人工智能行为体具有进化能力,可进化成自主系统:


“一旦AIA开始自我进化甚至自主设置目标函数的时候,将有可能脱离人类限制其活动的“牢笼”,使其失去了人类的控制。显然,失去控制的AIA如果仅仅是像一辆没有目的性的失控汽车一样,那还仅仅是衍生安全的问题;但如果AIA进化到需要捍卫自身的“生存权”,为了自我保护而不惜伤害人类的时候,就会变成可以与人类对抗的自主系统了,这将会导致人类灾难的到来。在此,我们所指的自主系统还不仅仅是“不受人控制”这么简单,自主武器一旦上了战场也不受人控制,但那还仅仅停留在具有决策能力的层面;我们所指的自主系统是具有“意识”,像人类一样懂得如何自我保护,它们的目标函数是保护自己不受伤害;它们甚至可以具备社交、组织能力。在这种情况下,它们确实将会成为人类的对立面。”



AIA can learn things humans haven’t taught them: 


"Autonomy is the third characteristic of AIA. Assuming that harm caused by AIA to humans is not due to loss of control, such as in the case of a driverless car losing control and harming humans due to inertia, then the process of choosing to harm humans will bring about more dangerous situations, and the learning ability of AIA will make it difficult for human beings to mitigate such dangers.

Of course, some people think that since AIA is artificial and is a moving object constructed on a closed set, it is impossible for it to do things that human beings have not taught it to do. For example, when operating on the set of binary digits {0,1}, it would never produce an output from the set of alphabetic characters. In particular, researchers in the field of AI sometimes deny that AI systems (AIS) have the ability to create, because they know that everything AIS learn is taught by human beings. If human beings have not taught something, AIS have no reason to be able to do it; at least AIS have no reason to choose a result that has not previously been deemed correct. For example, even though the Boston Dynamics robot introduced in Section 7.2.1 has the ability to walk on two feet, it will not evolve into a master of "Shaolin Kung Fu" on its own.

The problem is that people may overlook one thing, that is, the connective ability of AI (关联能力). If the Boston Dynamics robot has grasped some basic abilities, even becoming a Kung Fu master would not constitute jumping out of the closed set, so long as it has mastered the evaluation function through observation and learning. In fact, suppose we have taught the robot how to select a reward function such that, if it falls over, the reward function gives a negative value and, if it does not fall over, the reward function gives a positive value. At the same time, the robot has the ability to generate random actions, so after a long time of training and trying various results, the robot will inevitably choose the most suitable combination of actions, which is enough to enable it to achieve the optimal state - a state that was originally impossible for humans to teach. After all, there are many reasons why these robots may master capabilities that exceed expectations.” (7.6.3)

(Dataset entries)
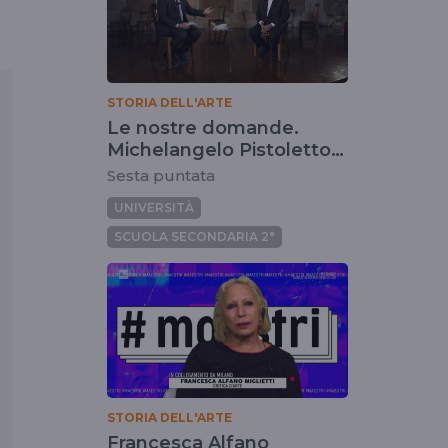
STORIA DELL'ARTE
Le nostre domande.
Michelangelo Pistoletto:
Cos'è l'arte?
Sesta puntata
UNIVERSITÀ
SCUOLA SECONDARIA 2°
STORIA DELL'ARTE
Francesca Alfano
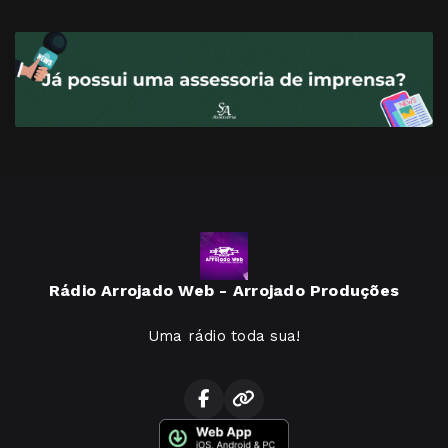
Rádio Arrojado Web - Arrojado Produções
Uma rádio toda sua!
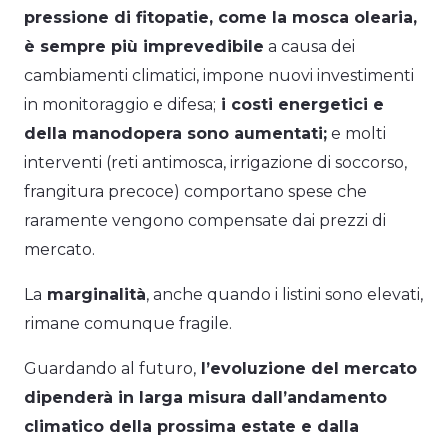
pressione di fitopatie, come la mosca olearia,
è sempre più imprevedibile
a causa dei
cambiamenti climatici, impone nuovi investimenti
in monitoraggio e difesa;
i costi energetici e
della manodopera sono aumentati;
e molti
interventi (reti antimosca, irrigazione di soccorso,
frangitura precoce) comportano spese che
raramente vengono compensate dai prezzi di
mercato.
La
marginalità
, anche quando i listini sono elevati,
rimane comunque fragile.
Guardando al futuro,
l’evoluzione del mercato
dipenderà in larga misura dall’andamento
climatico della prossima estate e dalla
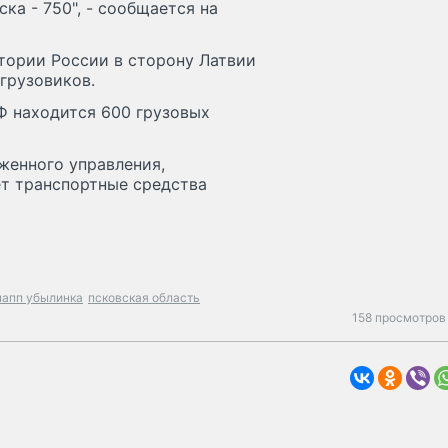
ка - 750", - сообщается на
тории России в сторону Латвии
грузовиков.
РФ находится 600 грузовых
женного управления,
ет транспортные средства
апп убылинка
псковская область
158 просмотров 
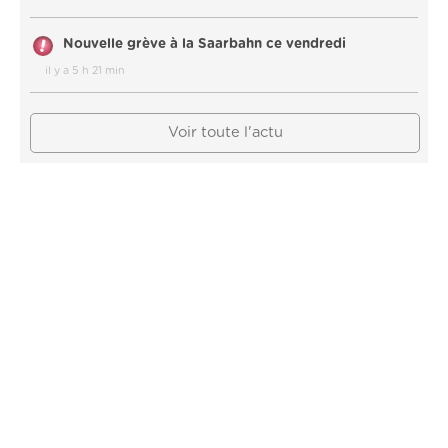
Nouvelle grève à la Saarbahn ce vendredi
il y a 5 h 21 min
Voir toute l'actu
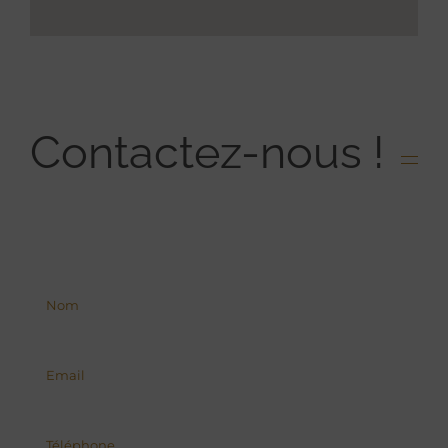
Contactez-nous !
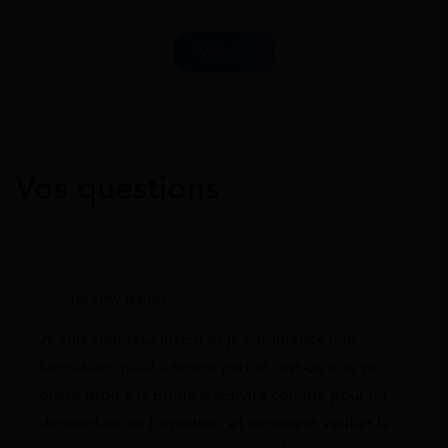
Vos questions
jérémy gallez
Je suis chômeur inscrit et je commence une
formation qualif à temps partiel : est-ce que ça
ouvre droit à la prime d’activité comme pour un
demandeur en formation, et comment vérifier le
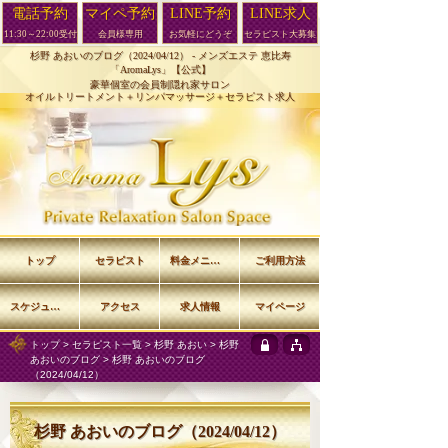
電話予約
マイペ予約
LINE予約
LINE求人
11:30～22:00受付
会員様専用
お気軽にどうぞ
セラピスト大募集
杉野 あおいのブログ（2024/04/12） -
メンズエステ 恵比寿
「AromaLys」【公式】
豪華個室の会員制隠れ家サロン
オイルトリートメント＋リンパマッサージ＋セラピスト求人
トップ
セラピスト
料金メニュー
ご利用方法
スケジュール
アクセス
求人情報
マイページ
トップ
>
セラピスト一覧
>
杉野 あおい
>
杉野
あおいのブログ
> 杉野 あおいのブログ
（2024/04/12）
杉野 あおいのブログ（2024/04/12）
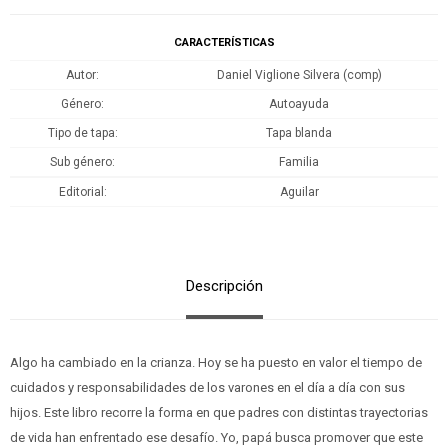
CARACTERÍSTICAS
Autor
Daniel Viglione Silvera (comp)
Género
Autoayuda
Tipo de tapa
Tapa blanda
Sub género
Familia
Editorial
Aguilar
Descripción
Algo ha cambiado en la crianza. Hoy se ha puesto en valor el tiempo de
cuidados y responsabilidades de los varones en el día a día con sus
hijos. Este libro recorre la forma en que padres con distintas trayectorias
de vida han enfrentado ese desafío. Yo, papá busca promover que este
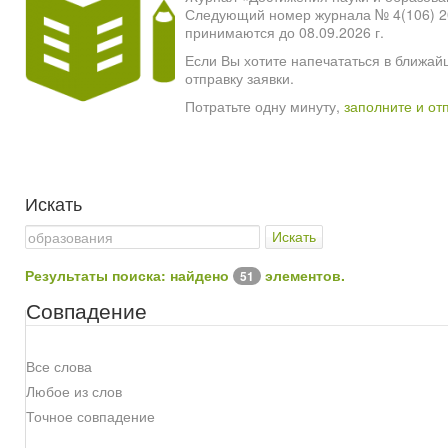
Следующий номер журнала № 4(106) 2026
принимаются до 08.09.2026 г.
Если Вы хотите напечататься в ближай
отправку заявки.
Потратьте одну минуту,
заполните и от
Искать
Искать
Результаты поиска: найдено
элементов.
51
Совпадение
Все слова
Любое из слов
Точное совпадение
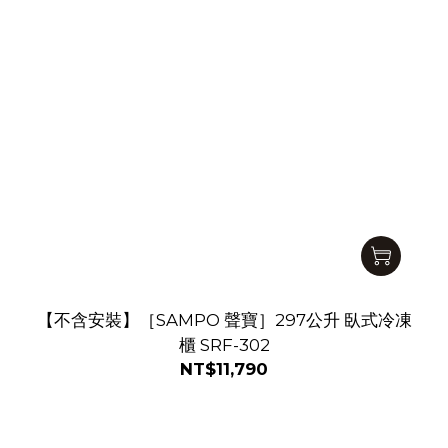
【不含安裝】［SAMPO 聲寶］297公升 臥式冷凍
櫃 SRF-302
NT$11,790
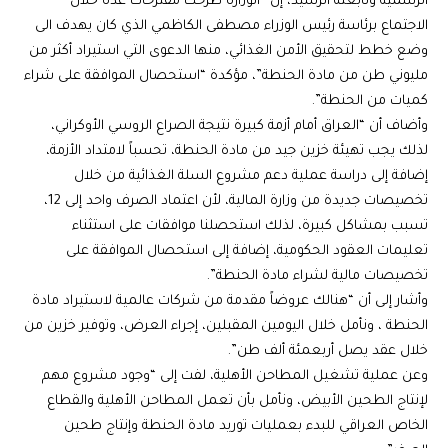
الرسمية وتابعته الرشيد، إن “الوزارة طرحت مقترحات عدة خلال
الاجتماع برئاسة رئيس الوزراء مصطفى الكاظمي الذي كان يهدف الى
وضع خطط لتحقيق الأمن الغذائي، منها الدعوى التي استيراد أكثر من
مليوني طن من مادة الحنطة”، مؤكدة “استحصال الموافقة على شراء
كميات من الحنطة”.
وأضاف أن “العراق أمام أزمة كبيرة نتيجة الصراع الروسي الأوكراني،
لذلك يجب تهيئة خزين جيد من مادة الحنطة، تحسباً لامتداد الأزمة،
إضافة إلى دراسة عملية دعم مشروع السلة الغذائية من خلال
تخصيصات جديدة من وزارة المالية، لأن اعتماد الصرف واحد إلى 12،
تسبب بمشاكل كبيرة، لذلك استحصلنا موافقات على استثناء
تعليمات العقود الحكومية، إضافة إلى استحصال الموافقة على
تخصيصات مالية لشراء مادة الحنطة”.
وأشار إلى أن “هنالك عروضاً مقدمة من شركات عالمية لاستيراد مادة
الحنطة ، ونأمل خلال اليومين المقبلين، إجراء العرض، وتوفير خزين من
خلال عقد يصل أربعمئة ألف طن”.
وعن عملية تشغيل المطاحن الأهلية، لفت إلى “وجود مشروع مهم
لإنتاج الطحين الأبيض، ونأمل بأن تعمل المطاحن الأهلية والقطاع
الخاص العراقي للبدء بعمليات توريد مادة الحنطة وإنتاج طحين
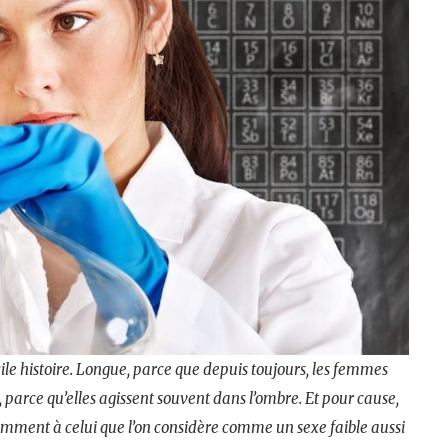
icile histoire. Longue, parce que depuis toujours, les femmes
, parce qu’elles agissent souvent dans l’ombre. Et pour cause,
cemment à celui que l’on considère comme un sexe faible aussi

Questions –
1. Rewrite the part of the AIA excerpt that opens with the words containing "AIA can learn" and closes with "mitigate such dangers.", substituting "self-driving car" for "driverless car".
2. Extract verbatim the part of the dataset entries that opens at the start of the entries and closes with the line containing "de vida han", including both ends. Leave the pictures out.

Answers to each task –
1.
AIA can learn things humans haven’t taught them: 


"Autonomy is the third characteristic of AIA. Assuming that harm caused by AIA to humans is not due to loss of control, such as in the case of a self-driving car losing control and harming humans due to inertia, then the process of choosing to harm humans will bring about more dangerous situations, and the learning ability of AIA will make it difficult for human beings to mitigate such dangers.

2.
STORIA DELL'ARTE
Le nostre domande.
Michelangelo Pistoletto:
Cos'è l'arte?
Sesta puntata
UNIVERSITÀ
SCUOLA SECONDARIA 2°
STORIA DELL'ARTE
Francesca Alfano
Rádio Arrojado Web - Arrojado Produções
Uma rádio toda sua!
pressione di fitopatie, come la mosca olearia,
è sempre più imprevedibile
a causa dei
cambiamenti climatici, impone nuovi investimenti
in monitoraggio e difesa;
i costi energetici e
della manodopera sono aumentati;
e molti
interventi (reti antimosca, irrigazione di soccorso,
frangitura precoce) comportano spese che
raramente vengono compensate dai prezzi di
mercato.
La
marginalità
, anche quando i listini sono elevati,
rimane comunque fragile.
Guardando al futuro,
l’evoluzione del mercato
dipenderà in larga misura dall’andamento
climatico della prossima estate e dalla
ка - 750", - сообщается на
тории России в сторону Латвии
грузовиков.
РФ находится 600 грузовых
женного управления,
ет транспортные средства
апп убылинка
псковская область
158 просмотров 
Nouvelle grève à la Saarbahn ce vendredi
il y a 5 h 21 min
Voir toute l'actu
Contactez-nous !
Vos questions
jérémy gallez
Je suis chômeur inscrit et je commence une
formation qualif à temps partiel : est-ce que ça
ouvre droit à la prime d’activité comme pour un
demandeur en formation, et comment vérifier le
電話予約
マイペ予約
LINE予約
LINE求人
11:30～22:00受付
会員様専用
お気軽にどうぞ
セラピスト大募集
杉野 あおいのブログ（2024/04/12） -
メンズエステ 恵比寿
「AromaLys」【公式】
豪華個室の会員制隠れ家サロン
オイルトリートメント＋リンパマッサージ＋セラピスト求人
トップ
セラピスト
料金メニュー
ご利用方法
スケジュール
アクセス
求人情報
マイページ
トップ
>
セラピスト一覧
>
杉野 あおい
>
杉野
あおいのブログ
> 杉野 あおいのブログ
（2024/04/12）
杉野 あおいのブログ（2024/04/12）
CARACTERÍSTICAS
Autor
Daniel Viglione Silvera (comp)
Género
Autoayuda
Tipo de tapa
Tapa blanda
Sub género
Familia
Editorial
Aguilar
Descripción
Algo ha cambiado en la crianza. Hoy se ha puesto en valor el tiempo de
cuidados y responsabilidades de los varones en el día a día con sus
hijos. Este libro recorre la forma en que padres con distintas trayectorias
de vida han enfrentado ese desafío. Yo, papá busca promover que este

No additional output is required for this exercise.